*Dataset records*
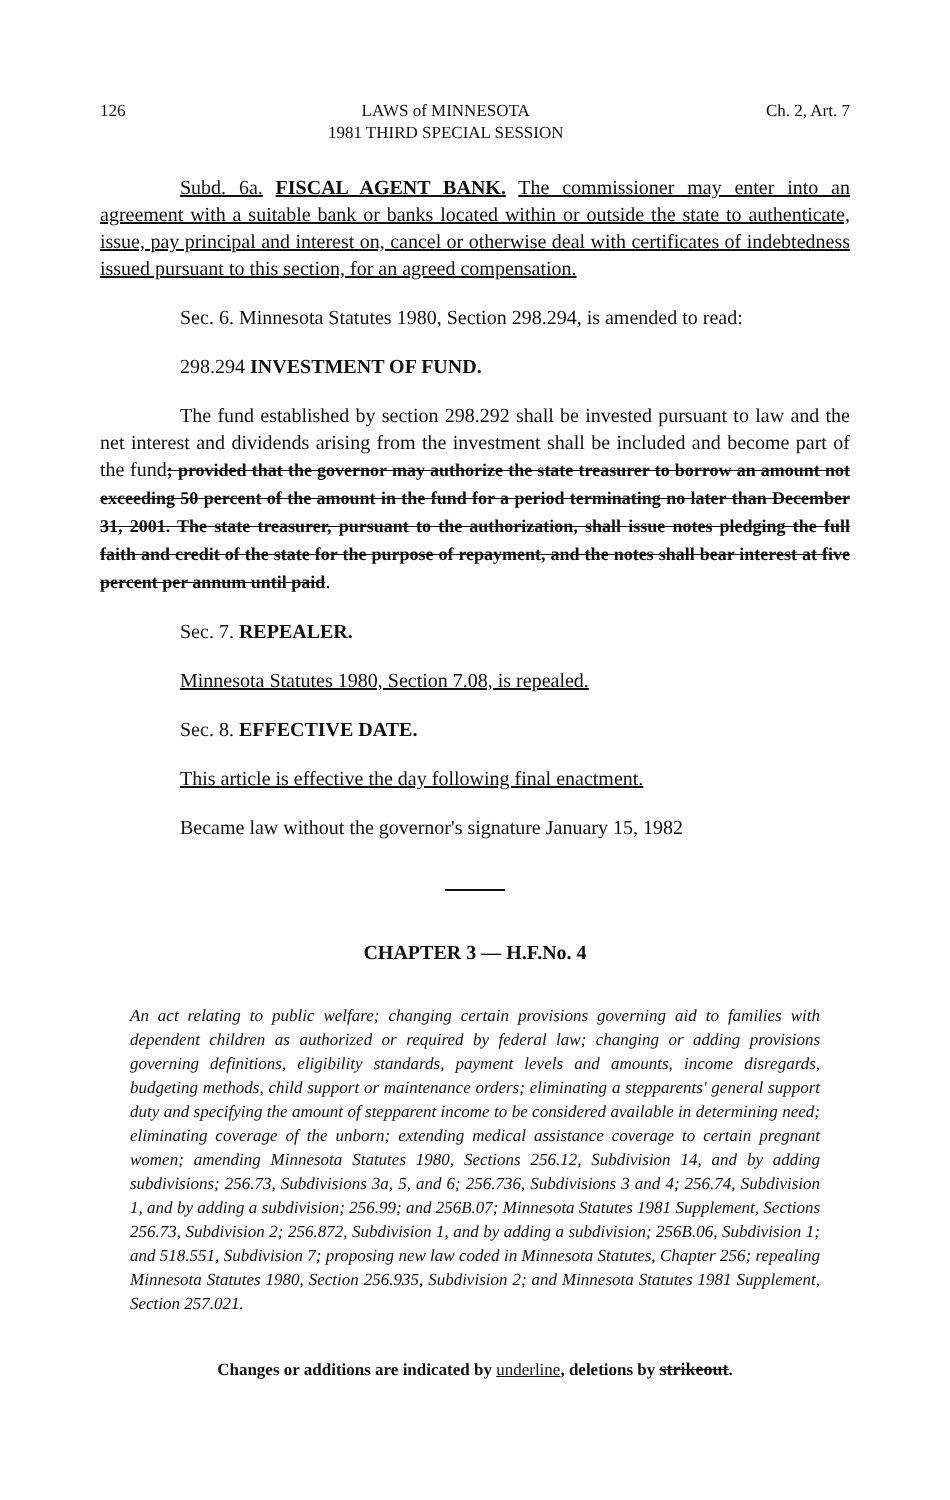126 LAWS of MINNESOTA
1981 THIRD SPECIAL SESSION Ch. 2, Art. 7
Subd. 6a. FISCAL AGENT BANK. The commissioner may enter into an agreement with a suitable bank or banks located within or outside the state to authenticate, issue, pay principal and interest on, cancel or otherwise deal with certificates of indebtedness issued pursuant to this section, for an agreed compensation.
Sec. 6. Minnesota Statutes 1980, Section 298.294, is amended to read:
298.294 INVESTMENT OF FUND.
The fund established by section 298.292 shall be invested pursuant to law and the net interest and dividends arising from the investment shall be included and become part of the fund; provided that the governor may authorize the state treasurer to borrow an amount not exceeding 50 percent of the amount in the fund for a period terminating no later than December 31, 2001. The state treasurer, pursuant to the authorization, shall issue notes pledging the full faith and credit of the state for the purpose of repayment, and the notes shall bear interest at five percent per annum until paid.
Sec. 7. REPEALER.
Minnesota Statutes 1980, Section 7.08, is repealed.
Sec. 8. EFFECTIVE DATE.
This article is effective the day following final enactment.
Became law without the governor's signature January 15, 1982
CHAPTER 3 — H.F.No. 4
An act relating to public welfare; changing certain provisions governing aid to families with dependent children as authorized or required by federal law; changing or adding provisions governing definitions, eligibility standards, payment levels and amounts, income disregards, budgeting methods, child support or maintenance orders; eliminating a stepparents' general support duty and specifying the amount of stepparent income to be considered available in determining need; eliminating coverage of the unborn; extending medical assistance coverage to certain pregnant women; amending Minnesota Statutes 1980, Sections 256.12, Subdivision 14, and by adding subdivisions; 256.73, Subdivisions 3a, 5, and 6; 256.736, Subdivisions 3 and 4; 256.74, Subdivision 1, and by adding a subdivision; 256.99; and 256B.07; Minnesota Statutes 1981 Supplement, Sections 256.73, Subdivision 2; 256.872, Subdivision 1, and by adding a subdivision; 256B.06, Subdivision 1; and 518.551, Subdivision 7; proposing new law coded in Minnesota Statutes, Chapter 256; repealing Minnesota Statutes 1980, Section 256.935, Subdivision 2; and Minnesota Statutes 1981 Supplement, Section 257.021.
Changes or additions are indicated by underline, deletions by strikeout.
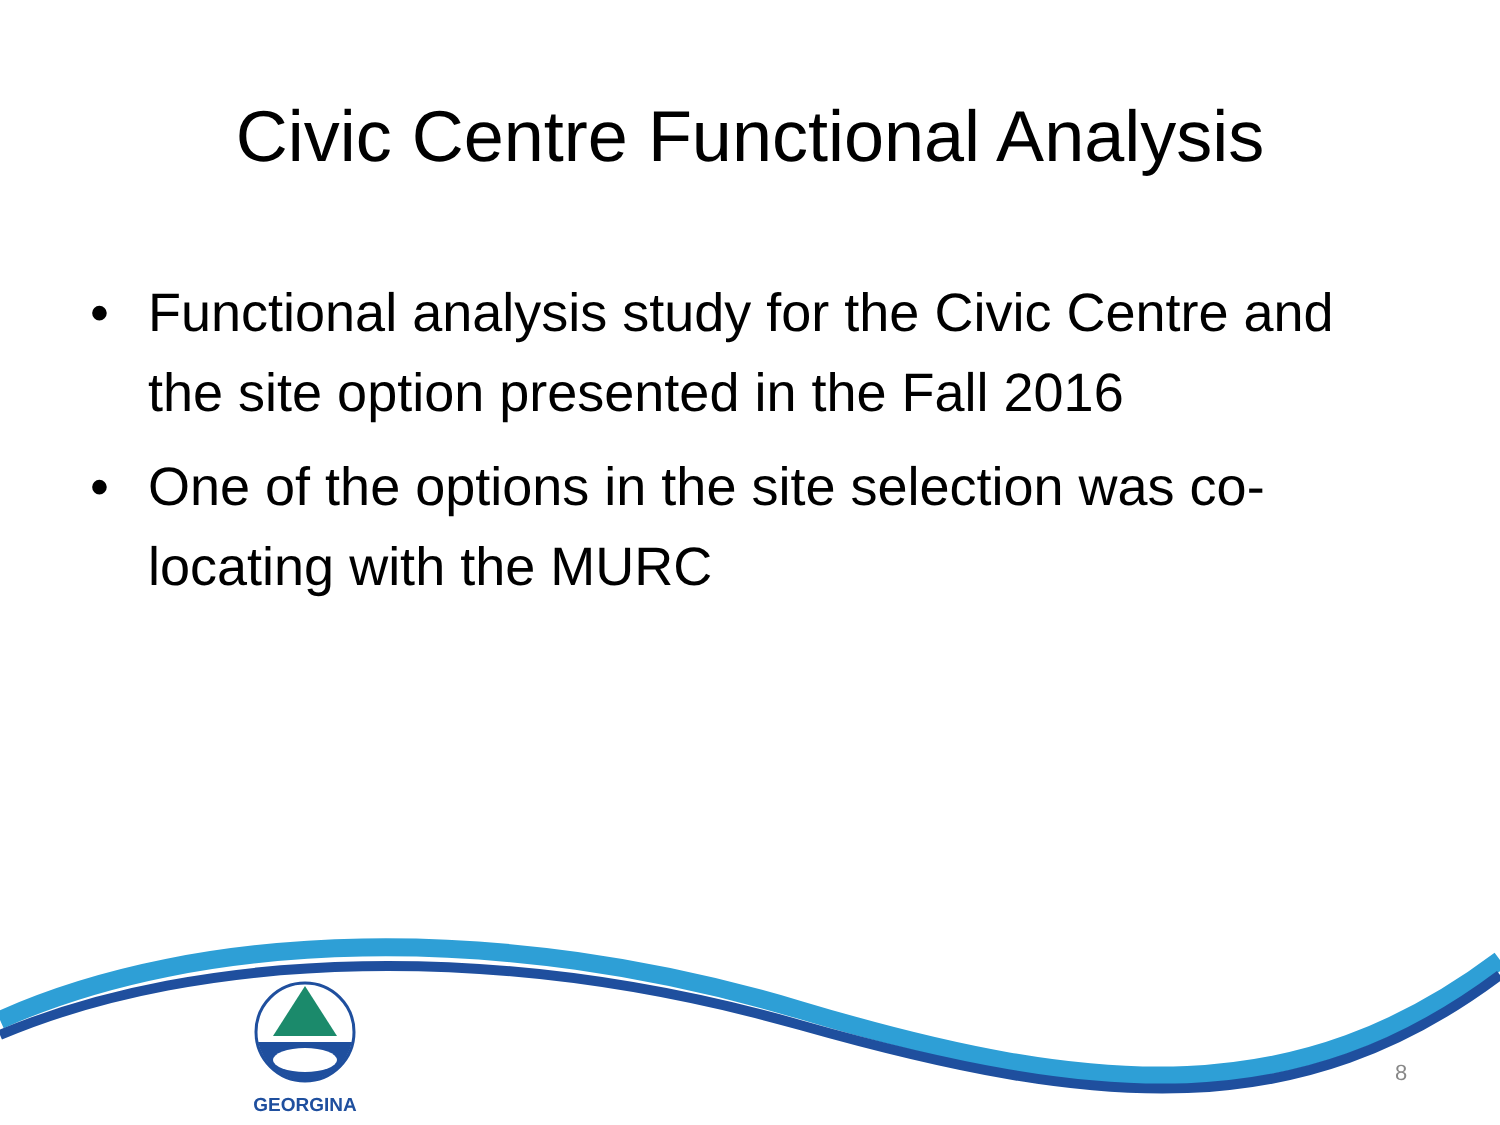Civic Centre Functional Analysis
• Functional analysis study for the Civic Centre and the site option presented in the Fall 2016
• One of the options in the site selection was co-locating with the MURC
GEORGINA
8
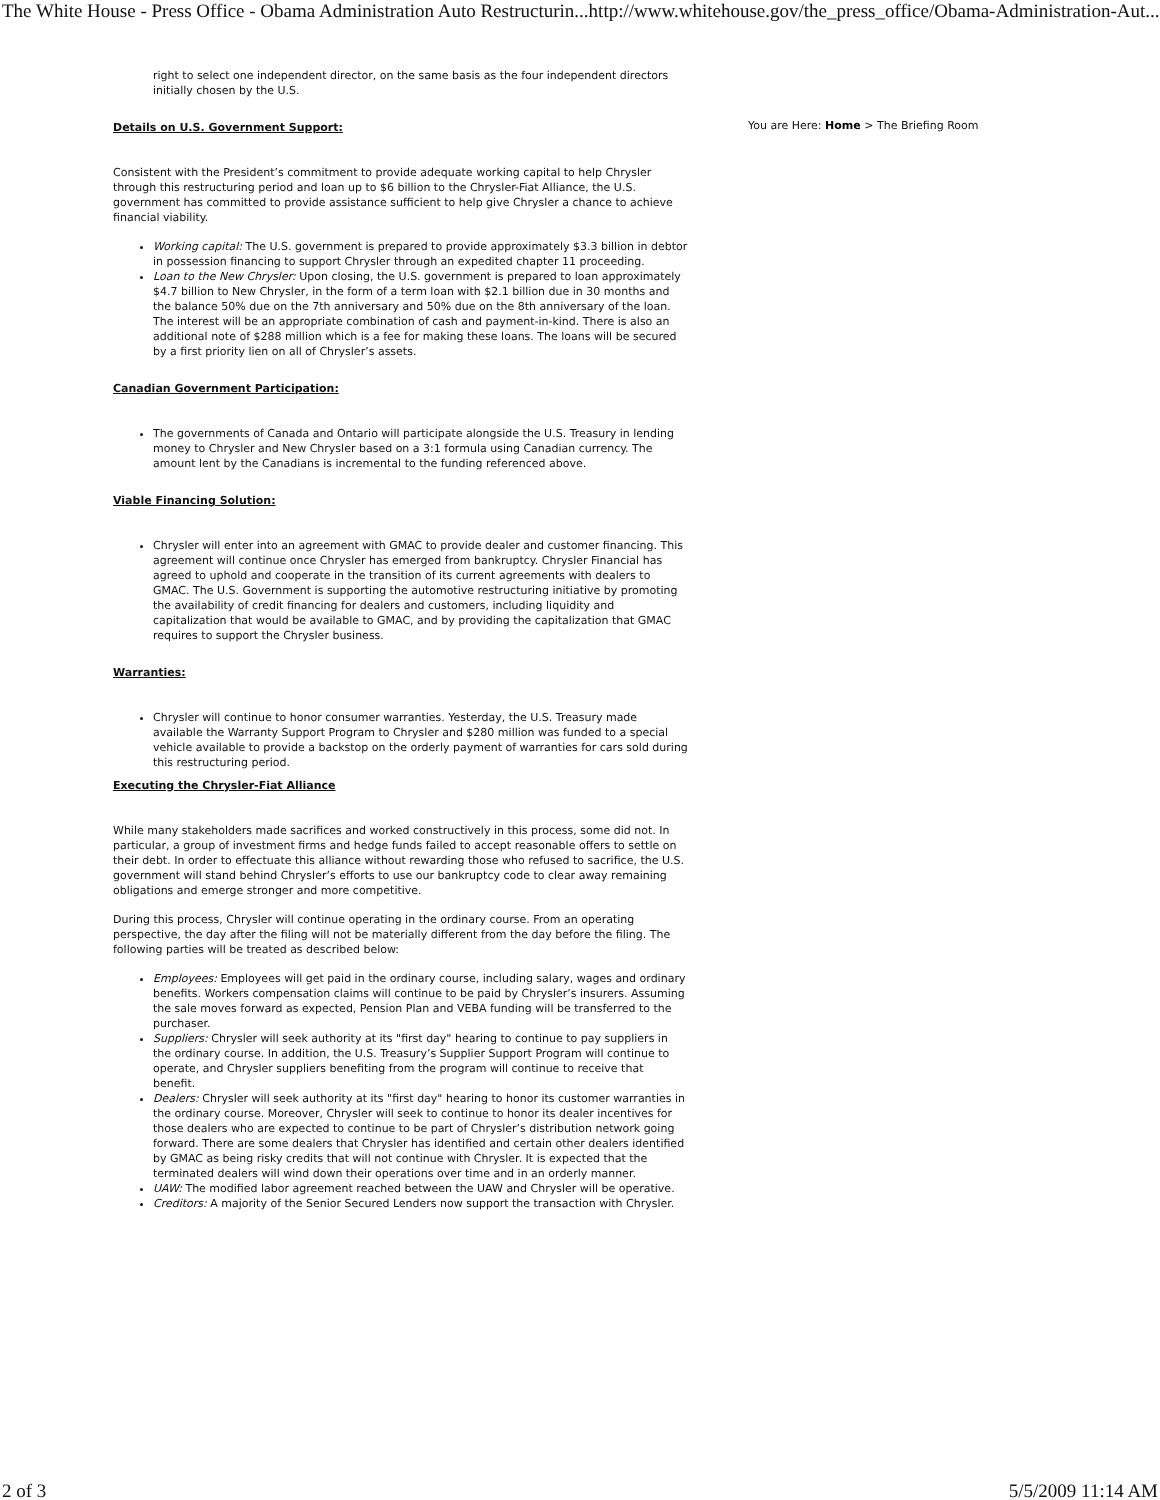The White House - Press Office - Obama Administration Auto Restructurin... http://www.whitehouse.gov/the_press_office/Obama-Administration-Aut...
right to select one independent director, on the same basis as the four independent directors initially chosen by the U.S.
Details on U.S. Government Support:
Consistent with the President’s commitment to provide adequate working capital to help Chrysler through this restructuring period and loan up to $6 billion to the Chrysler-Fiat Alliance, the U.S. government has committed to provide assistance sufficient to help give Chrysler a chance to achieve financial viability.
Working capital: The U.S. government is prepared to provide approximately $3.3 billion in debtor in possession financing to support Chrysler through an expedited chapter 11 proceeding.
Loan to the New Chrysler: Upon closing, the U.S. government is prepared to loan approximately $4.7 billion to New Chrysler, in the form of a term loan with $2.1 billion due in 30 months and the balance 50% due on the 7th anniversary and 50% due on the 8th anniversary of the loan. The interest will be an appropriate combination of cash and payment-in-kind. There is also an additional note of $288 million which is a fee for making these loans. The loans will be secured by a first priority lien on all of Chrysler’s assets.
Canadian Government Participation:
The governments of Canada and Ontario will participate alongside the U.S. Treasury in lending money to Chrysler and New Chrysler based on a 3:1 formula using Canadian currency. The amount lent by the Canadians is incremental to the funding referenced above.
Viable Financing Solution:
Chrysler will enter into an agreement with GMAC to provide dealer and customer financing. This agreement will continue once Chrysler has emerged from bankruptcy. Chrysler Financial has agreed to uphold and cooperate in the transition of its current agreements with dealers to GMAC. The U.S. Government is supporting the automotive restructuring initiative by promoting the availability of credit financing for dealers and customers, including liquidity and capitalization that would be available to GMAC, and by providing the capitalization that GMAC requires to support the Chrysler business.
Warranties:
Chrysler will continue to honor consumer warranties. Yesterday, the U.S. Treasury made available the Warranty Support Program to Chrysler and $280 million was funded to a special vehicle available to provide a backstop on the orderly payment of warranties for cars sold during this restructuring period.
Executing the Chrysler-Fiat Alliance
While many stakeholders made sacrifices and worked constructively in this process, some did not. In particular, a group of investment firms and hedge funds failed to accept reasonable offers to settle on their debt. In order to effectuate this alliance without rewarding those who refused to sacrifice, the U.S. government will stand behind Chrysler’s efforts to use our bankruptcy code to clear away remaining obligations and emerge stronger and more competitive.
During this process, Chrysler will continue operating in the ordinary course. From an operating perspective, the day after the filing will not be materially different from the day before the filing. The following parties will be treated as described below:
Employees: Employees will get paid in the ordinary course, including salary, wages and ordinary benefits. Workers compensation claims will continue to be paid by Chrysler’s insurers. Assuming the sale moves forward as expected, Pension Plan and VEBA funding will be transferred to the purchaser.
Suppliers: Chrysler will seek authority at its "first day" hearing to continue to pay suppliers in the ordinary course. In addition, the U.S. Treasury’s Supplier Support Program will continue to operate, and Chrysler suppliers benefiting from the program will continue to receive that benefit.
Dealers: Chrysler will seek authority at its "first day" hearing to honor its customer warranties in the ordinary course. Moreover, Chrysler will seek to continue to honor its dealer incentives for those dealers who are expected to continue to be part of Chrysler’s distribution network going forward. There are some dealers that Chrysler has identified and certain other dealers identified by GMAC as being risky credits that will not continue with Chrysler. It is expected that the terminated dealers will wind down their operations over time and in an orderly manner.
UAW: The modified labor agreement reached between the UAW and Chrysler will be operative.
Creditors: A majority of the Senior Secured Lenders now support the transaction with Chrysler.
You are Here: Home > The Briefing Room
2 of 3 5/5/2009 11:14 AM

*Your objective*
Show every line in the listing above that carries the word "Fiat".

*Task answer*
Consistent with the President’s commitment to provide adequate working capital to help Chrysler through this restructuring period and loan up to $6 billion to the Chrysler-Fiat Alliance, the U.S. government has committed to provide assistance sufficient to help give Chrysler a chance to achieve financial viability.
Executing the Chrysler-Fiat Alliance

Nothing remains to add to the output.